BCN HEALTH has presented several communications at the EASL and AASLD congresses evaluating the clinical and economic burden of patients with HDV coinfection and HBV monoinfection in Spain
BCN HEALTH has participated in the EASL and AASLD congresses with several communications that have reported on the clinical and economic burden of patients with HDV coinfection and HBV monoinfection in Spain. The EASL congress took place between the 21st and the 24th of June in Vienna, while the AASLD congress has taken place between the 10th and the 14th of November in Boston.
The posters have presented information on a retrospective study that included records of patients with HDV coinfection and HBV monoinfection admitted to hospitals in Spain between 2000 and 2019. The objectives of the study were to compare the baseline characteristics of adult patients with HDV/HBV versus hepatitis B monoinfection in Spain. This study reported that the ratio between men and women was similar in the two cohorts. This study concludes that HDV co-infected patients had higher comorbidities and significantly higher liver disease severity than HBV patients. These findings underline the need for early screening and diagnosis, and eventual treatment of HDV to mitigate future disease progression.
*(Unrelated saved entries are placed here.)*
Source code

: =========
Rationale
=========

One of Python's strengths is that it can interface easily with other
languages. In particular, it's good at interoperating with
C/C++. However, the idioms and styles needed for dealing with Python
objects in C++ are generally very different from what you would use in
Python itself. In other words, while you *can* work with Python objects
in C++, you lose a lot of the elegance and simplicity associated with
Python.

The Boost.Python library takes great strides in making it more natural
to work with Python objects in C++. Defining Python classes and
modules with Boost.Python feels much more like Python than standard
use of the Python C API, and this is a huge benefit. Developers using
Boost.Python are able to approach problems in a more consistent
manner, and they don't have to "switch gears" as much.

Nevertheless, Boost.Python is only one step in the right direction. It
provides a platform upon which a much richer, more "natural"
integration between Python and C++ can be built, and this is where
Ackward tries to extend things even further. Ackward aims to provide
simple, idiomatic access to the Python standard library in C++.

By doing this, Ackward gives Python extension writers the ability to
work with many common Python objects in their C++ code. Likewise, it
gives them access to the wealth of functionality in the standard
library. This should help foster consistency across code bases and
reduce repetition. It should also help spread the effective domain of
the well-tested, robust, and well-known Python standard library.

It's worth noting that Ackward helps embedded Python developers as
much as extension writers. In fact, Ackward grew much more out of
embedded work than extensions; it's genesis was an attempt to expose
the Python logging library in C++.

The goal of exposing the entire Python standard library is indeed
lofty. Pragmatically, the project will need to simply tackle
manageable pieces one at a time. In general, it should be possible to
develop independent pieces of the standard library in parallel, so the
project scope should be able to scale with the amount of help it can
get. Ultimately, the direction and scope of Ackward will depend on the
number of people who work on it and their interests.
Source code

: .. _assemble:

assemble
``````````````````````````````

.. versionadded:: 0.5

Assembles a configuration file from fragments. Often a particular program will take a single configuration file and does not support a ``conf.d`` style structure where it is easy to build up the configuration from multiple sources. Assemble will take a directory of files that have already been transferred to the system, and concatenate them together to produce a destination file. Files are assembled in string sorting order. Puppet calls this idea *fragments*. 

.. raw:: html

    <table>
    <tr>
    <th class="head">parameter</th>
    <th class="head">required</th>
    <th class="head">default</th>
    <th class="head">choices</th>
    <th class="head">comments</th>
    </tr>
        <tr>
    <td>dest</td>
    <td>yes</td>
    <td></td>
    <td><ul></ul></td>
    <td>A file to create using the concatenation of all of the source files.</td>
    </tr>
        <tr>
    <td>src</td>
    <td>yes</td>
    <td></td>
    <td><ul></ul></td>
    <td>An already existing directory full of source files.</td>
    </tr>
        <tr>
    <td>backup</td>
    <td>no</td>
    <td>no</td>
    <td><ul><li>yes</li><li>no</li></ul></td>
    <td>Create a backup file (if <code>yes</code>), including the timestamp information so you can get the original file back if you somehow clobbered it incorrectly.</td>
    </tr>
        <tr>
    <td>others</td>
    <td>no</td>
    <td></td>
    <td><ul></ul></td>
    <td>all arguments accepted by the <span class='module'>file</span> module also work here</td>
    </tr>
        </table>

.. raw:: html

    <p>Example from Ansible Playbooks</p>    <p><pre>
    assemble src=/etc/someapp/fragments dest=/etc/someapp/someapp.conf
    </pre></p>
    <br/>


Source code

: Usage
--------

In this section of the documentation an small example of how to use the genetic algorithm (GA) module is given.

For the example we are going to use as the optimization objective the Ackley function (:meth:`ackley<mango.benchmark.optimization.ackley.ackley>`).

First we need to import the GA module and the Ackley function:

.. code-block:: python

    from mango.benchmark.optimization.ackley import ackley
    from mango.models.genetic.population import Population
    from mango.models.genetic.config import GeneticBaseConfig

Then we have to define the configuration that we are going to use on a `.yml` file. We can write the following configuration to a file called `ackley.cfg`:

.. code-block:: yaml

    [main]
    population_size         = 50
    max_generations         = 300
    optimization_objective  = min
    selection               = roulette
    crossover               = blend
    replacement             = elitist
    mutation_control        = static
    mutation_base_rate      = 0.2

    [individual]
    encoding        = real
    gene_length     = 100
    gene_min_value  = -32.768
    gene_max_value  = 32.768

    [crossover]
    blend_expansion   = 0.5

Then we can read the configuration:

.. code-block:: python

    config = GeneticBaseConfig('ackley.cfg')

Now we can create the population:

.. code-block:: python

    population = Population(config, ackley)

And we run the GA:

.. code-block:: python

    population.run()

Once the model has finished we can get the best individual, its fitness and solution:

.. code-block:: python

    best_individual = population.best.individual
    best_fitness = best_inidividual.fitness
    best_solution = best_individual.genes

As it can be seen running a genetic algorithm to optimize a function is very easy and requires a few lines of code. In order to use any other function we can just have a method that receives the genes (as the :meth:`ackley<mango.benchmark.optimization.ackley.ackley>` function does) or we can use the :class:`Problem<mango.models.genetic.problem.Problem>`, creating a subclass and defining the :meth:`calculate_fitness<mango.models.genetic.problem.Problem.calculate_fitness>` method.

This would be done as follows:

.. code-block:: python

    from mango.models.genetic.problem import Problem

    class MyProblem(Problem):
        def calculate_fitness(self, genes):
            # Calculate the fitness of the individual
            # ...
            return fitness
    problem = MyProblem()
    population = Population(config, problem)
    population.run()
Another poster has informed about epidemiological data, baseline characteristics, health resource use and costs among HDV/HBV co-infected patients hospitalised in Spain between 2000 and 2019. The results of the study highlight that HDV/HBV patients have a high burden of co-morbidity. Total healthcare costs are high, with hospitalisation costs being the main driver, resulting in a high economic burden.
Finally, the results of the study in which the HDV and HBV cohorts were matched by age and gender to assess incremental differences in resource use, costs and baseline comorbidities have also been presented. The ratio of men to women was significantly higher in patients with HBV than HDV. This study concludes that HDV co-infected patients had significantly higher comorbidities, resource use and costs than HBV patients. These results further confirm the need for early screening and diagnosis and treatment of HDV to alleviate disease progression.